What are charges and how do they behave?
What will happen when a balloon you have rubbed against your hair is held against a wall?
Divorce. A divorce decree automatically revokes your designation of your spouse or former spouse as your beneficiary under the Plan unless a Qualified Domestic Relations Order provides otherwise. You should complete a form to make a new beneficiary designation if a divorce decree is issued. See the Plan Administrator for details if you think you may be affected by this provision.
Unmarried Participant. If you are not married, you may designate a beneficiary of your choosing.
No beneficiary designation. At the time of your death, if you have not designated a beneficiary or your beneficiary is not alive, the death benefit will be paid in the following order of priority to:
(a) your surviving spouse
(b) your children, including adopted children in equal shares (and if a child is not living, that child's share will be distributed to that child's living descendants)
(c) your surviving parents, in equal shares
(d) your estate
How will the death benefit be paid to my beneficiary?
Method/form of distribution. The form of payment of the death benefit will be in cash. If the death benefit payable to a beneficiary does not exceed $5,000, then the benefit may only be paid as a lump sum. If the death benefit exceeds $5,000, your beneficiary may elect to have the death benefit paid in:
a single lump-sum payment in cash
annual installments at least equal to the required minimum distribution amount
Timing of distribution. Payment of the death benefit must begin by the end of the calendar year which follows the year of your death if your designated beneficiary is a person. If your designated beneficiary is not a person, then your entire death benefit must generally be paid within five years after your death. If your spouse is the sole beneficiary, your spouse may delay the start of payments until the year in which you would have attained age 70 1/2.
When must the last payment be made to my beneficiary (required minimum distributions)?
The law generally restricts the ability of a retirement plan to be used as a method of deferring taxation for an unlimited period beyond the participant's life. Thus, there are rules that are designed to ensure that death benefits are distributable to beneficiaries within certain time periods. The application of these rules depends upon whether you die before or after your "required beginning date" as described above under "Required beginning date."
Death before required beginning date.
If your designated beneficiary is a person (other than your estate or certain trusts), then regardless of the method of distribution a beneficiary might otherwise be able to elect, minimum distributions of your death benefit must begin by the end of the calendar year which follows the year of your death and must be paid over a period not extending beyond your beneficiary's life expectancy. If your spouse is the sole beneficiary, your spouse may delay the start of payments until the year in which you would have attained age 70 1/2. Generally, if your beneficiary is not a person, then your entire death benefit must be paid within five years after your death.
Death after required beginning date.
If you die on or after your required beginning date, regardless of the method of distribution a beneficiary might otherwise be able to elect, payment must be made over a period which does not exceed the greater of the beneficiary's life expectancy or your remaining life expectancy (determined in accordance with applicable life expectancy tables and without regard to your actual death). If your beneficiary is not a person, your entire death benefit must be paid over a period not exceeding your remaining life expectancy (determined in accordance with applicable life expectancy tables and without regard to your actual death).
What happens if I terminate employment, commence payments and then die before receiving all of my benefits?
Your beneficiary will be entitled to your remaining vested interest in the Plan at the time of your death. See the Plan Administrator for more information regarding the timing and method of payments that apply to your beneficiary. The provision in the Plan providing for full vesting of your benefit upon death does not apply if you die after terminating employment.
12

Task:
In the listing above, find each line with the word "equal" and copy it out.

Task answer:
(b) your children, including adopted children in equal shares (and if a child is not living, that child's share will be distributed to that child's living descendants)
(c) your surviving parents, in equal shares
annual installments at least equal to the required minimum distribution amount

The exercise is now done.